Aziza Chaouni | |
Birth Name: | Aziza Chaouni |
Nationality: | Moroccan |
Known For: | Architecture |
Aziza Chaouni (Arabic; عزيزة شاؤني) is a Moroccan architect who teaches at the University of Toronto.
She is the founder of Aziza Chaouni Projects and associate professor at the John H. Daniels Faculty of Architecture, Landscape and Design in Toronto. She leads Designing Ecological Tourism (DET), "a collaborative research platform that investigates the challenges faced by ecotourism in the developing world."[1]
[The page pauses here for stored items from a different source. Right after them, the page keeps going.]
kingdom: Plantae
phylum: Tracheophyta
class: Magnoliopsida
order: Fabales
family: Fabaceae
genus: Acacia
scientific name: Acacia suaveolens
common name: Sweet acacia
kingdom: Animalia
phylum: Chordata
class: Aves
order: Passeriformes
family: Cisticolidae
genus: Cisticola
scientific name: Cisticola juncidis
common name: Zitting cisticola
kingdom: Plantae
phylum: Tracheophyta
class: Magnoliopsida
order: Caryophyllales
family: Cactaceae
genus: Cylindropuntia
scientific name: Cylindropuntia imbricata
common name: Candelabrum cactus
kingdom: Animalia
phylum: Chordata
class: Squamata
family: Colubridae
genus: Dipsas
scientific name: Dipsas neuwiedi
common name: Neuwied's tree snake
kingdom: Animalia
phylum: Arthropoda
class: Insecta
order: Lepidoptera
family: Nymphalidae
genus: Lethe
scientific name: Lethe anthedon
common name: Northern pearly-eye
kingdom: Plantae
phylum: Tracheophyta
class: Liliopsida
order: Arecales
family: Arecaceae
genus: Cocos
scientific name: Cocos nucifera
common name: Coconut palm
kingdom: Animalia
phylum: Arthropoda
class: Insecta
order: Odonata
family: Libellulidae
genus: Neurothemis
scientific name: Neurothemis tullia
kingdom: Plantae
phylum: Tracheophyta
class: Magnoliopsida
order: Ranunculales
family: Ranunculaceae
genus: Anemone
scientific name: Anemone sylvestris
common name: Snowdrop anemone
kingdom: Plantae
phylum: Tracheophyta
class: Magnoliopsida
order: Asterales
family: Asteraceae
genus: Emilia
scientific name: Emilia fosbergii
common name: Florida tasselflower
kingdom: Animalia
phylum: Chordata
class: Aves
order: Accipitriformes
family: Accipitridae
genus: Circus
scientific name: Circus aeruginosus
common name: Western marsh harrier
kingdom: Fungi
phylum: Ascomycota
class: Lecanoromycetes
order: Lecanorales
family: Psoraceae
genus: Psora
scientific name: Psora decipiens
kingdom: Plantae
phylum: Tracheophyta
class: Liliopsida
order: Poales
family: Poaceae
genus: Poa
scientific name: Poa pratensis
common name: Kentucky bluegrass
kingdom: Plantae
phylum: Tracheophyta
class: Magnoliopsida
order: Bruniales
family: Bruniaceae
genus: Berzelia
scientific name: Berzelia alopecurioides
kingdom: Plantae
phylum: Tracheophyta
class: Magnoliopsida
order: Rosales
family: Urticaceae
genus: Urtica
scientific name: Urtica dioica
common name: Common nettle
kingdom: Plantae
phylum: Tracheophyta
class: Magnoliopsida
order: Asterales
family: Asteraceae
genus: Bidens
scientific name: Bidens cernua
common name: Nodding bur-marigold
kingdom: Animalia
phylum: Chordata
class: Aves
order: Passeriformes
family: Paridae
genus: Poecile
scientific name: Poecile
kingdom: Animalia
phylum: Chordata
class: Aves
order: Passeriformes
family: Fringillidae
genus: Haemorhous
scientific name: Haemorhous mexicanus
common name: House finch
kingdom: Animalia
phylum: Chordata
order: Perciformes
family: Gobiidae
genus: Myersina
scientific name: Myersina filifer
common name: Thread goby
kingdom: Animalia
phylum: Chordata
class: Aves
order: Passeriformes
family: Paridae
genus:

Chaouni has a postgraduate degree from Harvard Graduate School of Design and a BSc in Civil Engineering from Columbia University. Starting in 2009 she led a project to rehabilitate the Fez River in her hometown of Fez, Morocco, as part of a larger restoration effort in the area which lasted several years and required engineering and architectural expertise.[2] [3] In 2014 she gave a TED talk on this project.[4]
In 2016 she helped to renovate the oldest functioning library in the world, the library at al-Qarawiyyin University, built in 859 by Fatima Al-Fihria.[5] She was also in charge of the restoration of Jean-François Zevaco's brutalist Sidi Harazem Bath Complex, leading a team of architects, engineers, researchers and photographers.[6]